Bruxelles soupçonne fortement le groupe énergétique, encore propriété de l’Etat français à hauteur de 33 %, de n’avoir pas respecté la législation fiscale en vigueur dans le Grand-Duché. En ligne de mire, deux accords fiscaux (« rulings ») avec le Luxembourg, émis depuis septembre 2008, visant deux types de transactions similaires entre quatre filiales luxembourgeoises du groupe.

 « Ces transactions financières sont des emprunts convertibles en actions pour lesquels le prêteur ne perçoit aucun intérêt. Le premier de ces emprunts convertibles a été accordé en 2009 par LNG Luxembourg [le prêteur] à GDF Suez LNG Supply [l’emprunteur] ; le second l’a été en 2011, par Electrabel Invest Luxembourg [le prêteur] à GDF Suez Treasury Management [l’emprunteur] », détaille la Commission dans son communiqué.

Ces transactions ont été considérées de deux manières différentes, donc incohérentes sur le plan fiscal : à la fois comme des emprunts et des prises de participation. Ces traitements ont de facto conduit à une double non-imposition des bénéfices générés au Luxembourg, du côté des emprunteurs et des prêteurs.

Les emprunteurs ont pu réduire leurs bénéfices dans le Grand-Duché en déduisant les intérêts générés par la transaction. Les prêteurs ont échappé à l’impôt sur les bénéfices qu’ils tirent des transactions, les règles luxembourgeoises exonérant les revenus tirés des prises de participation...

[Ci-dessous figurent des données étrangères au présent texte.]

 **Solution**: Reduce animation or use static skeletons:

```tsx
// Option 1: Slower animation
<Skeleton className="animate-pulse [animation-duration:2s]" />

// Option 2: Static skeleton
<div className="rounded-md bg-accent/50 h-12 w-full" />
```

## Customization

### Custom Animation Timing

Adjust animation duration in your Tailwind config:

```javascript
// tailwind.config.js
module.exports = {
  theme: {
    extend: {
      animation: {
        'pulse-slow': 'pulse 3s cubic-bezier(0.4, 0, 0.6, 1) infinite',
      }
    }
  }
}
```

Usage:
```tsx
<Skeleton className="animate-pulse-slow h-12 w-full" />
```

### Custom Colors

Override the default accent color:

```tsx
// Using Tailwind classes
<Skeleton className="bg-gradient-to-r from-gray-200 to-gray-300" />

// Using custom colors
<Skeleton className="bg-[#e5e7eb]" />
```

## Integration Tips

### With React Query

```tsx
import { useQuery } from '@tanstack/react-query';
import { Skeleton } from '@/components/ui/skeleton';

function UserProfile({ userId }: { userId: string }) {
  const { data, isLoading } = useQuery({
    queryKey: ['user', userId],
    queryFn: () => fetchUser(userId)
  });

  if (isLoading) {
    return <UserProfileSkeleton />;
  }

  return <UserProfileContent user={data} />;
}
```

« Au final, il semble qu’une part significative des bénéfices enregistrés par GDF Suez au Luxembourg par l’intermédiaire de ces deux montages ne soit pas imposée du tout », souligne la Commission qui n’a rien voulu dire, lundi, du montant que Engie pourrait avoir à rembourser au Grand-Duché si l’aide d’Etat illicite était avérée. L’institution a cependant souligné comme à chaque fois qu’elle lance une enquête approfondie, que cette démarche ne préjugeait en rien sa décision finale.

Double responsabilité des Etats

« Alors qu’Engie est détenue à un tiers par l’Etat français, cette affaire démontre la double responsabilité des Etats à la fois en tant qu’actionnaire et en tant que régulateur. Cette situation illustre une nouvelle fois la situation paradoxale des Etats qui préfèrent se livrer à une course à la concurrence fiscale et font ainsi perdre des précieuses ressources budgétaires publiques. » a réagi l’ONG Oxfam France, lundi.

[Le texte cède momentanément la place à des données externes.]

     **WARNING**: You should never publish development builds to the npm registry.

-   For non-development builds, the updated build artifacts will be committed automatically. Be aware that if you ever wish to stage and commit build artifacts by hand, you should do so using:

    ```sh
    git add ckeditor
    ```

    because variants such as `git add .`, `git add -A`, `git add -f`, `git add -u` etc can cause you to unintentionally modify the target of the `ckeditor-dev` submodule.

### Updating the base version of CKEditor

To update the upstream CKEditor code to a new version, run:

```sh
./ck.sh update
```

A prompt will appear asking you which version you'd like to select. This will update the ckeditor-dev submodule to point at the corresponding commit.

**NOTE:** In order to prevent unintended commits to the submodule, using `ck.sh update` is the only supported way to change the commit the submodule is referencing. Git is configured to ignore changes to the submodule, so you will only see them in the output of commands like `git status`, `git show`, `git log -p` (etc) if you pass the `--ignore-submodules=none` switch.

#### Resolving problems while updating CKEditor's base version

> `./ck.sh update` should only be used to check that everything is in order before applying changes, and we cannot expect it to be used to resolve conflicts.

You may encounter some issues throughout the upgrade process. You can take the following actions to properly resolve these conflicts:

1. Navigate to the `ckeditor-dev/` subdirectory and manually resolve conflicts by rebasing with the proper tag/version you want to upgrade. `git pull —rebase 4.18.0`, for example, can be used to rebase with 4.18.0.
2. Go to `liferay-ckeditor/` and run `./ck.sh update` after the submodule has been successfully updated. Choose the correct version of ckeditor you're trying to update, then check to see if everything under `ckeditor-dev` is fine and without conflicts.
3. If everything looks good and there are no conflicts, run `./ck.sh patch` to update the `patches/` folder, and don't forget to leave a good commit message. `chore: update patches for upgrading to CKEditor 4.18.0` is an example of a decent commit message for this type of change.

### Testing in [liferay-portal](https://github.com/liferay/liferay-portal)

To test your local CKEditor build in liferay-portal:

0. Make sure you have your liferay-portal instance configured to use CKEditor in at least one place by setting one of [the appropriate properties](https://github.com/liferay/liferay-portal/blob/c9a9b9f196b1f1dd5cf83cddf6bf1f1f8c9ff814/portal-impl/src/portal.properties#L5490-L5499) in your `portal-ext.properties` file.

Le  « cas » Engie diffère sensiblement des affaires Starbuck ou Apple. Concernant la chaîne américaine de cafés, Bruxelles avait dénoncé des transactions intragroupes artificiellement gonflées avec une filiale britannique et une autre en Suisse, afin de réduire d’autant la base imposable néerlandaise.

Pour ce qui est d’Apple, la Commission a dénoncé un montage revenant à affecter à un siège social fictif l’essentiel des bénéfices réalisés par deux filiales irlandaises du groupe, agrégeant ses ventes partout en Europe.

Parmi les dossiers à venir, sont tout particulièrement attendus ceux de McDonalds, Amazon et Ikea

Parmi les dossiers encore à venir, sont tout particulièrement attendus ceux de McDonalds (certaines sources bruxelloises l’attendent pour avant le mois de novembre), d’Amazon et d’Ikea. A en croire la rumeur, Amazon pourrait avoir à rembourser jusqu’à 400 millions d’euros au Luxembourg. Et McDonalds environ 500 millions, toujours au Grand-Duché, selon le Financial Times.

L’automne devrait être encore riche en révélations: accaparées pendant de longs mois par le cas Apple, les équipes de Mme Vestager ont désormais à coeur de boucler d’autres dossiers en souffrance. Elles ont à priori du travail pour des années, ne s’étant toujours pas attaquées, faute de temps, à l’énorme masse d’informations révélée par les Luxleaks fin 2014 (ces centaines de  « rulings » signés par le Grand Duché avec des multinationales).

Bruxelles a fait de la lutte contre l’évasion et la fraude fiscale une de ses priorités, et son président, Jean-Claude Juncker, veut profiter de la pression politique crééer par Luxleaks, PanamaPapers (avril 2016), et la condamnation d’Apple pour rendre la commission plus populaire.